A final word is in order. Today's decision will have little practical impact upon the prosecution of interstate motor carriers or institutional shippers. For interstate [402 U.S. 558, 569] motor carriers are members of a regulated industry, and their officers, agents, and employees are required by law to be conversant with the regulations in question. 4 As a practical matter, therefore, they are under a species of absolute liability for violation of the regulations despite the "knowingly" requirement. This, no doubt, is as Congress intended it to be. Cf. United States v. Dotterweich, 320 U.S. 277 ; United States v.
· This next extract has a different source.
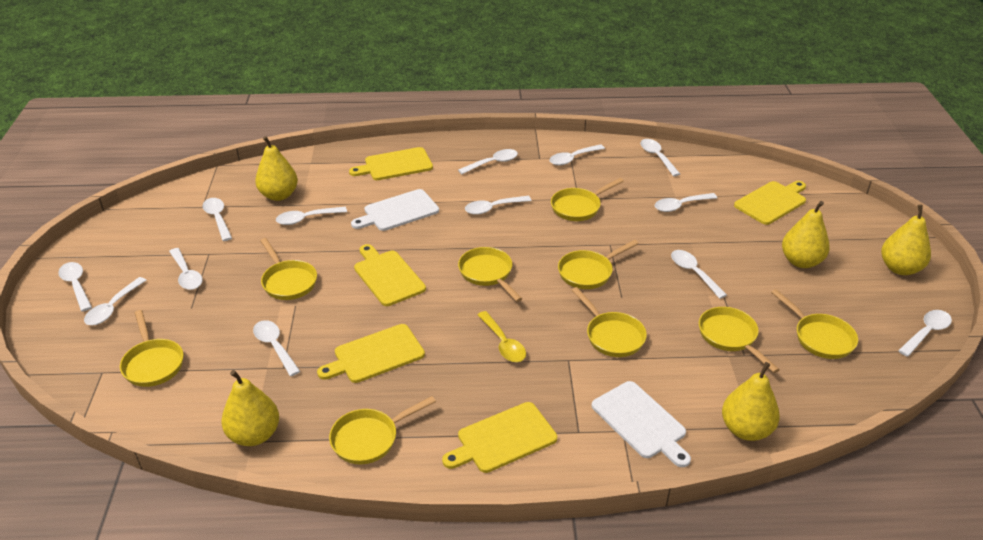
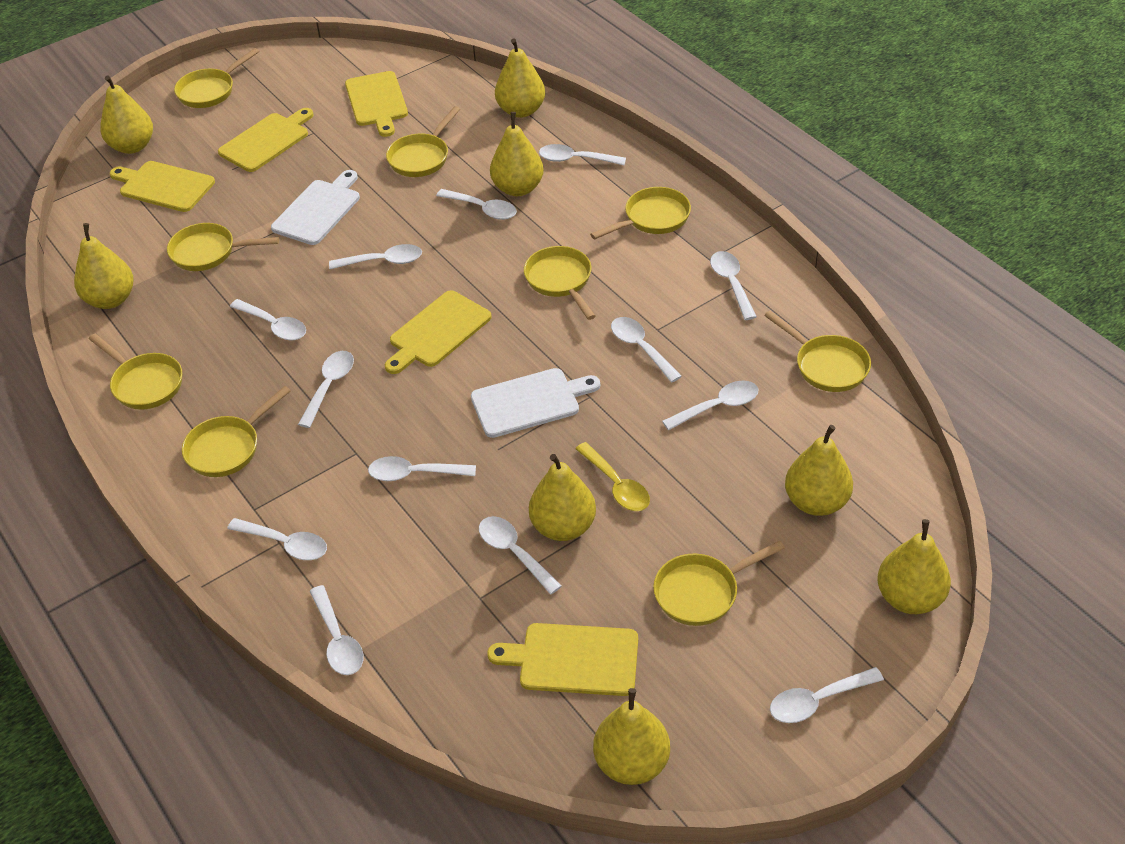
yellow pear: 5 -> 8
Balint, 258 U.S. 250 . Likewise, prosecution of regular shippers for violations of the regulations could hardly be impeded by the "knowingly" requirement, for triers of fact would have no difficulty whatever in inferring knowledge on the part of those whose business it is to know, despite their protestations to the contrary. The only real impact of this decision will be upon the casual shipper, who might be any man, woman, or child in the Nation. A person who had never heard of the regulation might make a single shipment of an article covered by it in the course of a lifetime. It would be wholly natural for him to assume that he could deliver the article to the common carrier and depend upon the carrier to see that it was properly labeled and that the shipping papers were in order. Yet today's decision holds that a person who does just that is guilty of a criminal offense punishable by a year in prison. This seems to me a perversion of the purpose of criminal law.
I respectfully dissent from the opinion and judgment of the Court.
[ Footnote 1 ] See H. R. Rep. No. 1975, 86th Cong., 2d Sess., 10-11.
[ Footnote 2 ] S. Rep. No. 901, 86th Cong., 1st Sess., 2-3.
[ Footnote 3 ] H. R. Rep. No. 1975, 86th Cong., 2d Sess., 2.